THE father of a hit-and-run victim said he is ‘unimpressed’ with politicians using his daughter’s name in a campaign to create a British ‘bill of rights’.

Failed asylum seeker Aso Mohammed Ibrahim was illegally driving a car when he hit and killed Amy Houston in Blackburn in 2003.

Her father Paul Houston, from Darwen, has campaigned for his deportation back to Iraq ever since.

But earlier this year two High Court judges threw out an appeal by the UK Border Agency to overturn a decision allowing Ibrahim, 33, to stay, on the grounds he has fathered two children in this country.

And now Conservative MP Esther McVey has urged the government to bring in a British bill of rights to help challenge decisions made under the Human Rights Act, ensuring that once an asylum seeker has served a prison term for a crime they are deported.

But Mr Houston, has urged politicians to stop ‘talk’ and called on them to take some ‘real action’.

He said: “I have mixed feelings about things like this because on the one hand I welcome anyone who will stand up and say something.
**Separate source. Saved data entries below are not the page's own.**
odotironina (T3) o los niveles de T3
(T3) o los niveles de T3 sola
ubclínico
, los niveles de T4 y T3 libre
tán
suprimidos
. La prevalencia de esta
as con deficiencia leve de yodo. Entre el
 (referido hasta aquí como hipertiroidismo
“But on the other hand it is bittersweet for me because it is like closing the stable door after the horse has bolted — I have to question why people are doing this and I genuinely hope it is because they want to achieve justice for the British people and regain control of our borders.”

Ms McVey, MP for Wirral West, asked Deputy Prime Minister Nick Clegg to look into the bill.

She said: “Is it not about time that we introduced a British bill of rights to address ludicrous cases such as that of the convicted foreign killer Mohammed Ibrahim, who is avoiding deportation by claiming the right to family life, even though he killed Amy Houston, thereby denying all her relatives the right to family life?”

The deputy prime minister said the government had set up a commission to look at whether a UK Bill of Rights could overrule the European Convention on Human Rights.